Page-level text extractions:
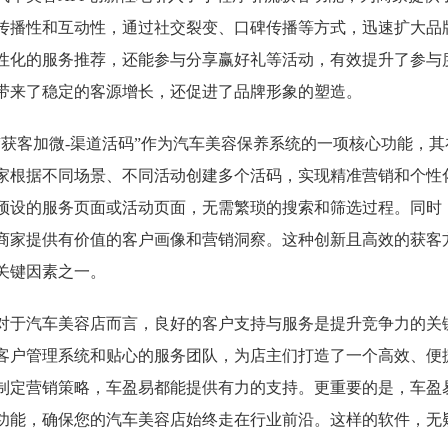
传播性和互动性，通过社交裂变、口碑传播等方式，迅速扩大品
性化的服务推荐，还能参与分享赢好礼等活动，有效提升了参与
带来了稳定的客源增长，还促进了品牌形象的塑造。
“获客加微-渠道活码”作为汽车美容保养系统的一项核心功能，
家根据不同场景、不同活动创建多个活码，实现精准营销和个性
预设的服务页面或活动页面，无需繁琐的搜索和筛选过程。同时
商家提供有价值的客户画像和营销洞察。这种创新且高效的获客
关键因素之一。
对于汽车美容店而言，良好的客户支持与服务是提升竞争力的关
客户管理系统和贴心的服务团队，为店主们打造了一个高效、便
制定营销策略，车盈易都能提供有力的支持。更重要的是，车盈
功能，确保您的汽车美容店始终走在行业前沿。这样的软件，无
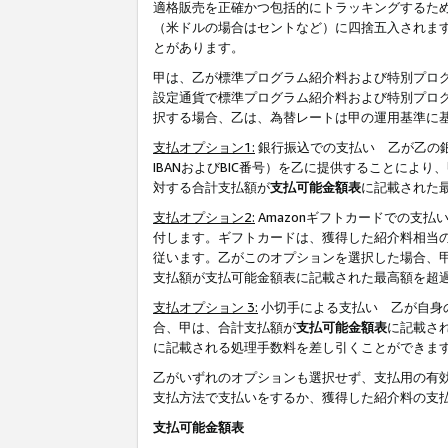
適格販売を正確かつ包括的にトラッキングするた
（米ドルの場合はセントなど）に四捨五入されま
とがあります。
甲は、乙が標準プログラム紹介料および特別プロ
設定通貨で標準プログラム紹介料および特別プロ
択する場合、乙は、為替レートは甲の運用基準に
支払オプション1:
銀行振込での支払い 乙が乙の銀
IBANおよびBIC番号）を乙に提供することに
対する合計支払額が
支払可能金額表
に記載された
支払オプション2:
Amazonギフトカードでの支
付します。ギフトカードは、獲得した紹介料相当
従います。乙がこのオプションを選択した場合、
支払額が支払可能金額表に記載された最高額を超
支払オプション 3:
小切手による支払い 乙が自身
合、甲は、合計支払額が
支払可能金額表
に記載さ
に記載される処理手数料を差し引くことができま
乙がいずれのオプションも選択せず、支払用の有
支払方法で支払いをするか、獲得した紹介料の支
支払可能金額表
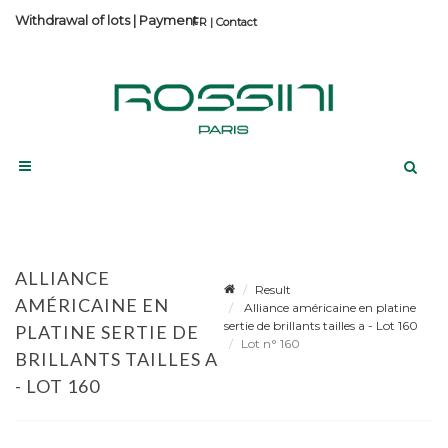
Withdrawal of lots
|
Payment
Contact
ALLIANCE
Result
AMÉRICAINE EN
Alliance américaine en platine
sertie de brillants tailles a - Lot 160
PLATINE SERTIE DE
Lot n° 160
BRILLANTS TAILLES A
- LOT 160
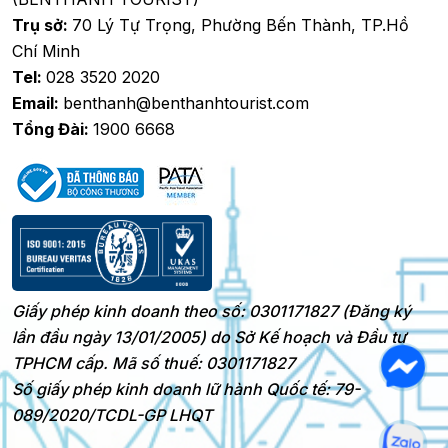
Trụ sở:
70 Lý Tự Trọng, Phường Bến Thành, TP.Hồ
Chí Minh
Tel:
028 3520 2020
Email:
benthanh@benthanhtourist.com
Tổng Đài:
1900 6668
Giấy phép kinh doanh theo số: 0301171827 (Đăng ký
lần đầu ngày 13/01/2005) do Sở Kế hoạch và Đầu tư
TPHCM cấp. Mã số thuế: 0301171827
Số giấy phép kinh doanh lữ hành Quốc tế: 79-
089/2020/TCDL-GP LHQT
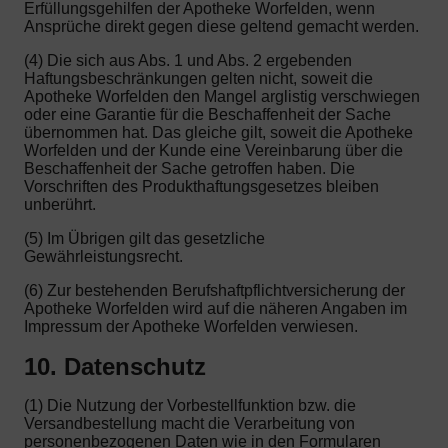
Erfüllungsgehilfen der Apotheke Worfelden, wenn
Ansprüche direkt gegen diese geltend gemacht werden.
(4) Die sich aus Abs. 1 und Abs. 2 ergebenden
Haftungsbeschränkungen gelten nicht, soweit die
Apotheke Worfelden den Mangel arglistig verschwiegen
oder eine Garantie für die Beschaffenheit der Sache
übernommen hat. Das gleiche gilt, soweit die Apotheke
Worfelden und der Kunde eine Vereinbarung über die
Beschaffenheit der Sache getroffen haben. Die
Vorschriften des Produkthaftungsgesetzes bleiben
unberührt.
(5) Im Übrigen gilt das gesetzliche
Gewährleistungsrecht.
(6) Zur bestehenden Berufshaftpflichtversicherung der
Apotheke Worfelden wird auf die näheren Angaben im
Impressum der Apotheke Worfelden verwiesen.
10. Datenschutz
(1) Die Nutzung der Vorbestellfunktion bzw. die
Versandbestellung macht die Verarbeitung von
personenbezogenen Daten wie in den Formularen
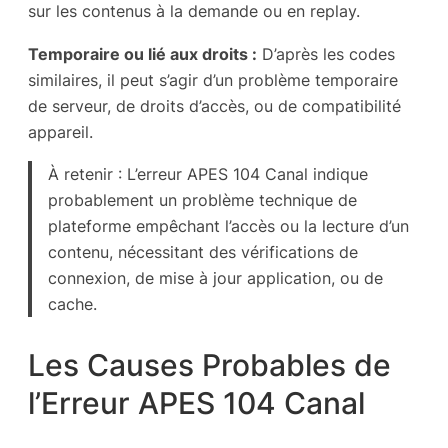
sur les contenus à la demande ou en replay.
Temporaire ou lié aux droits :
D’après les codes
similaires, il peut s’agir d’un problème temporaire
de serveur, de droits d’accès, ou de compatibilité
appareil.
À retenir : L’erreur APES 104 Canal indique
probablement un problème technique de
plateforme empêchant l’accès ou la lecture d’un
contenu, nécessitant des vérifications de
connexion, de mise à jour application, ou de
cache.
Les Causes Probables de
l’Erreur APES 104 Canal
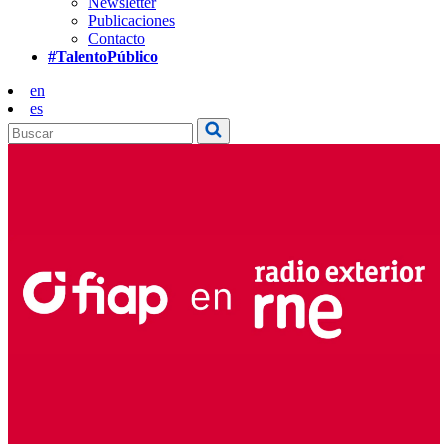
Newsletter
Publicaciones
Contacto
#TalentoPúblico
en
es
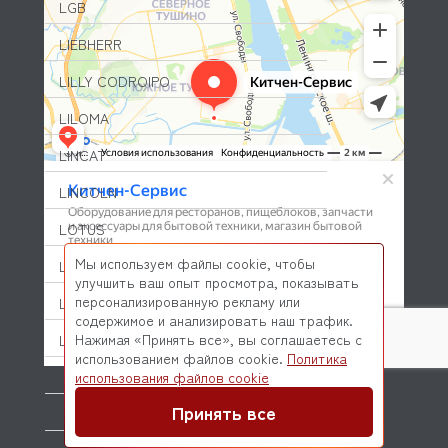
LGB
LIEBHERR
LILLY CODROIPO
LILOMA
LINCAT
LINCOLN
LOTUS
Мы используем файлы cookie, чтобы
LOZAMET
улучшить ваш опыт просмотра, показывать
персонализированную рекламу или
LUCIFER-PARKER
содержимое и анализировать наш трафик.
Нажимая «Принять все», вы соглашаетесь с
LUXSTAHL
использованием файлов cookie.
Политика
© 2026 Kitchen-Service.com Интернет-магазин запчастей
M&M
использования файлов cookie
и оборудования профессиональной кухни
Договор оферты
Политика конфиденциальности
Принять все
MACAP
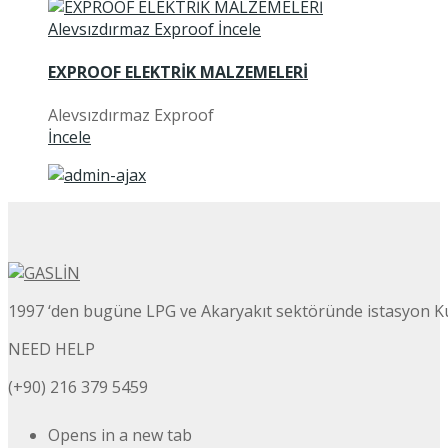
EXPROOF ELEKTRİK MALZEMELERİ
Alevsızdırmaz Exproof
İncele
1997 ‘den bugüne LPG ve Akaryakıt sektöründe istasyon K
NEED HELP
(+90) 216 379 5459
Opens in a new tab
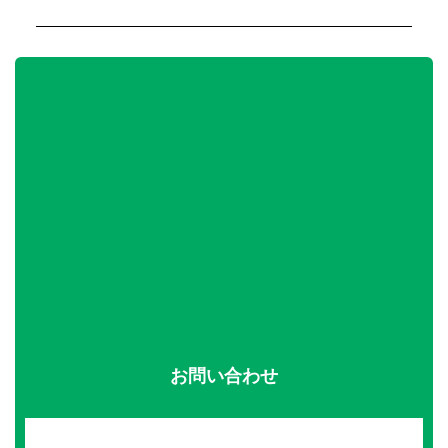
お問い合わせ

=== Assignment ===
Repeat the data word for word; drop the pictures.

=== Solution to the exercise ===
传播性和互动性，通过社交裂变、口碑传播等方式，迅速扩大品
性化的服务推荐，还能参与分享赢好礼等活动，有效提升了参与
带来了稳定的客源增长，还促进了品牌形象的塑造。
“获客加微-渠道活码”作为汽车美容保养系统的一项核心功能，
家根据不同场景、不同活动创建多个活码，实现精准营销和个性
预设的服务页面或活动页面，无需繁琐的搜索和筛选过程。同时
商家提供有价值的客户画像和营销洞察。这种创新且高效的获客
关键因素之一。
对于汽车美容店而言，良好的客户支持与服务是提升竞争力的关
客户管理系统和贴心的服务团队，为店主们打造了一个高效、便
制定营销策略，车盈易都能提供有力的支持。更重要的是，车盈
功能，确保您的汽车美容店始终走在行业前沿。这样的软件，无
適格販売を正確かつ包括的にトラッキングするた
（米ドルの場合はセントなど）に四捨五入されま
とがあります。
甲は、乙が標準プログラム紹介料および特別プロ
設定通貨で標準プログラム紹介料および特別プロ
択する場合、乙は、為替レートは甲の運用基準に
支払オプション1:
銀行振込での支払い 乙が乙の銀
IBANおよびBIC番号）を乙に提供することに
対する合計支払額が
支払可能金額表
に記載された
支払オプション2:
Amazonギフトカードでの支
付します。ギフトカードは、獲得した紹介料相当
従います。乙がこのオプションを選択した場合、
支払額が支払可能金額表に記載された最高額を超
支払オプション 3:
小切手による支払い 乙が自身
合、甲は、合計支払額が
支払可能金額表
に記載さ
に記載される処理手数料を差し引くことができま
乙がいずれのオプションも選択せず、支払用の有
支払方法で支払いをするか、獲得した紹介料の支
支払可能金額表
Withdrawal of lots
|
Payment
Contact
ALLIANCE
Result
AMÉRICAINE EN
Alliance américaine en platine
sertie de brillants tailles a - Lot 160
PLATINE SERTIE DE
Lot n° 160
BRILLANTS TAILLES A
- LOT 160
Trụ sở:
70 Lý Tự Trọng, Phường Bến Thành, TP.Hồ
Chí Minh
Tel:
028 3520 2020
Email:
benthanh@benthanhtourist.com
Tổng Đài:
1900 6668
Giấy phép kinh doanh theo số: 0301171827 (Đăng ký
lần đầu ngày 13/01/2005) do Sở Kế hoạch và Đầu tư
TPHCM cấp. Mã số thuế: 0301171827
Số giấy phép kinh doanh lữ hành Quốc tế: 79-
089/2020/TCDL-GP LHQT
Erfüllungsgehilfen der Apotheke Worfelden, wenn
Ansprüche direkt gegen diese geltend gemacht werden.
(4) Die sich aus Abs. 1 und Abs. 2 ergebenden
Haftungsbeschränkungen gelten nicht, soweit die
Apotheke Worfelden den Mangel arglistig verschwiegen
oder eine Garantie für die Beschaffenheit der Sache
übernommen hat. Das gleiche gilt, soweit die Apotheke
Worfelden und der Kunde eine Vereinbarung über die
Beschaffenheit der Sache getroffen haben. Die
Vorschriften des Produkthaftungsgesetzes bleiben
unberührt.
(5) Im Übrigen gilt das gesetzliche
Gewährleistungsrecht.
(6) Zur bestehenden Berufshaftpflichtversicherung der
Apotheke Worfelden wird auf die näheren Angaben im
Impressum der Apotheke Worfelden verwiesen.
10. Datenschutz
(1) Die Nutzung der Vorbestellfunktion bzw. die
Versandbestellung macht die Verarbeitung von
personenbezogenen Daten wie in den Formularen
sur les contenus à la demande ou en replay.
Temporaire ou lié aux droits :
D’après les codes
similaires, il peut s’agir d’un problème temporaire
de serveur, de droits d’accès, ou de compatibilité
appareil.
À retenir : L’erreur APES 104 Canal indique
probablement un problème technique de
plateforme empêchant l’accès ou la lecture d’un
contenu, nécessitant des vérifications de
connexion, de mise à jour application, ou de
cache.
Les Causes Probables de
l’Erreur APES 104 Canal
Newsletter
Publicaciones
Contacto
#TalentoPúblico
en
es
LGB
LIEBHERR
LILLY CODROIPO
LILOMA
LINCAT
LINCOLN
LOTUS
Мы используем файлы cookie, чтобы
LOZAMET
улучшить ваш опыт просмотра, показывать
персонализированную рекламу или
LUCIFER-PARKER
содержимое и анализировать наш трафик.
Нажимая «Принять все», вы соглашаетесь с
LUXSTAHL
использованием файлов cookie.
Политика
© 2026 Kitchen-Service.com Интернет-магазин запчастей
M&M
использования файлов cookie
и оборудования профессиональной кухни
Договор оферты
Политика конфиденциальности
Принять все
MACAP
EXPROOF ELEKTRİK MALZEMELERİ
Alevsızdırmaz Exproof
İncele
1997 ‘den bugüne LPG ve Akaryakıt sektöründe istasyon K
NEED HELP
(+90) 216 379 5459
Opens in a new tab
お問い合わせ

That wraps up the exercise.